BEGIN Passage to read

The Panel requests that member firms advise those of their clients who wish to deal in the relevant securities of Celltech, whether in the United States or in the United Kingdom, that they may be affected by these requirements. If there is any doubt as to their application the Panel should be consulted (telephone number: +44 (0) 20 7382 9026, fax number: +44 (0) 20 7638 1554).

This press announcement includes "forward-looking statements" relating to the Offer, UCB and Celltech that are subject to known and unknown risks and uncertainties, many of which are outside of UCB's and Celltech's control and are difficult to predict, that may cause actual results to differ materially from any future results expressed or implied from such forward-looking statements. Important factors that could cause actual results to differ materially from such expectations include, without limitation: the inability to obtain necessary regulatory approvals in the context of the Offer or to obtain them on acceptable terms; the inability to integrate successfully Celltech within UCB or to realise synergies from such integration following the acquisition; costs related to the acquisition of Celltech; the economic environment of the industries in which UCB and Celltech operate; costs associated with research and development; changes in the prospects for products in the research and development pipeline of UCB or Celltech; dependence on the existing management of UCB and Celltech; changes or uncertainties in UK or US federal or state tax laws or the administration of such laws; changes or uncertainties in the laws or regulations applicable to the markets in which UCB and Celltech operate, including those of the Federal Drug Administration in the United States; and other factors detailed in Celltech's filings with the SEC.


  1.       Introduction

           The boards of UCB and Celltech announce that they have
           agreed the terms of a recommended cash offer, to be made
           by UCB, and outside the United States, by Lazard on its
           behalf, for the entire issued and to be issued share
           capital of Celltech either in the form of Celltech
           Shares or Celltech ADSs. The Offer for each Celltech
           Share will be 550 pence in cash. This represents 1,100
           pence for each Celltech ADS (each Celltech ADS
           representing two Celltech Shares). The Offer will value
           the existing issued share capital of Celltech at
           approximately GBP 1,530 million.

           The Celltech Board, which has been so advised by Morgan
           Stanley and JPMorgan, considers the terms of the Offer
           to be fair and reasonable. In providing advice to the
           Celltech Board, Morgan Stanley and JPMorgan have taken
           into account the commercial assessments of the Celltech
           Board. Accordingly, the Celltech Board unanimously
           intends to recommend that Celltech Shareholders accept
           the Offer.

END Passage to read

_Set of tasks_.
a: In the Celltech offer announcement, could you swap "Panel" for "Executive" and give again the part that opens with the words containing "The Panel requests" and closes with "20 7638 1554)."?
b: Do these statements agree with the Celltech offer announcement? Answer yes or no to each, quoting the words that decide it. (i) The Offer for each Celltech Share will be 550 pence in cash. (ii) Each Celltech ADS represents three Celltech Shares. (iii) The Celltech Board was advised by Morgan Stanley and Lazard.

BEGIN Data provided

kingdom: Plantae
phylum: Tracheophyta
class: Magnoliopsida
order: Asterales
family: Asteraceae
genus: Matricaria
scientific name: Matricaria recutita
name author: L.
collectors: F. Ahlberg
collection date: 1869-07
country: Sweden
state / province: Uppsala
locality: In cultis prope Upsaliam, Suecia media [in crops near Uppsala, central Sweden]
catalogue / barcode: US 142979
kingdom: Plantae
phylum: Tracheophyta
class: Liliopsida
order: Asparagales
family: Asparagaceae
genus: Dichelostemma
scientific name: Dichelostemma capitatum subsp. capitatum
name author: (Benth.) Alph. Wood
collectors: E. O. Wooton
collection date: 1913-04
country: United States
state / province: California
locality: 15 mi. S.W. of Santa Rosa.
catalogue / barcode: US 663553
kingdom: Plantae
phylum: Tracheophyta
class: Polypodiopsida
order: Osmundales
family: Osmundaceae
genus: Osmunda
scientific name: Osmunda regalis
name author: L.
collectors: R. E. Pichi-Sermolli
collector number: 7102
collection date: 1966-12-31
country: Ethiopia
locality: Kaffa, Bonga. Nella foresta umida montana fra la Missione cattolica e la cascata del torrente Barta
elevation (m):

END Data provided

_Per-task outputs_.
a:
The Executive requests that member firms advise those of their clients who wish to deal in the relevant securities of Celltech, whether in the United States or in the United Kingdom, that they may be affected by these requirements. If there is any doubt as to their application the Executive should be consulted (telephone number: +44 (0) 20 7382 9026, fax number: +44 (0) 20 7638 1554).

b:
(i) Yes: "The Offer for each Celltech Share will be 550 pence in cash."
(ii) No: "each Celltech ADS representing two Celltech Shares"
(iii) No: "so advised by Morgan Stanley and JPMorgan"